Towards Fast and Accurate 3D Direct Emitter Tracking via Laplace Approximation.

In this article, the location and velocity of an emitter are estimated through spatially distributed receivers based on delay and Doppler-shift induced signal waveforms. In the context of Bayesian filtering, the main challenge in direct emitter tracking is to estimate the high-dimensional parameters based on the non-linear and non-Gaussian marginal posterior distribution. Although Monte Carlo approximations can be set as close to the optimal solution as expected, these methods usually incur a high computational cost and are inefficient in dealing with high-dimensional problems. Therefore, a novel Posterior Laplace Approximated Filter (PLAF) algorithm intended for direct emitter tracking is proposed in this article to achieve a comparable estimation performance close to the posterior Cramér-Rao lower bound but at a low level of computational complexity.
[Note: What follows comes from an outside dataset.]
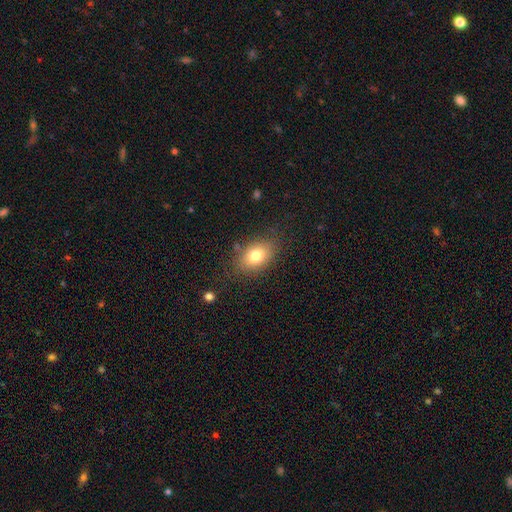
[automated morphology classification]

The PLAF method relies on the Laplace approximation technique to approximate the marginal posterior as a Gaussian distribution, the mean and covariance matrix of which are explicitly calculated. Furthermore, an improved approach to unconstrained optimization is developed based on a feature space search technique. The proposed optimization method is capable to jump out of the neighborhood of the local optimum to find a better one. The PLAF algorithm performs well in computationally efficiency because it belongs to a deterministic approximation domain. Besides, it can maintain a superior performance, even in the context of a low signal-to-noise ratio. Simulation results are obtained to demonstrate the performance of the proposed algorithm.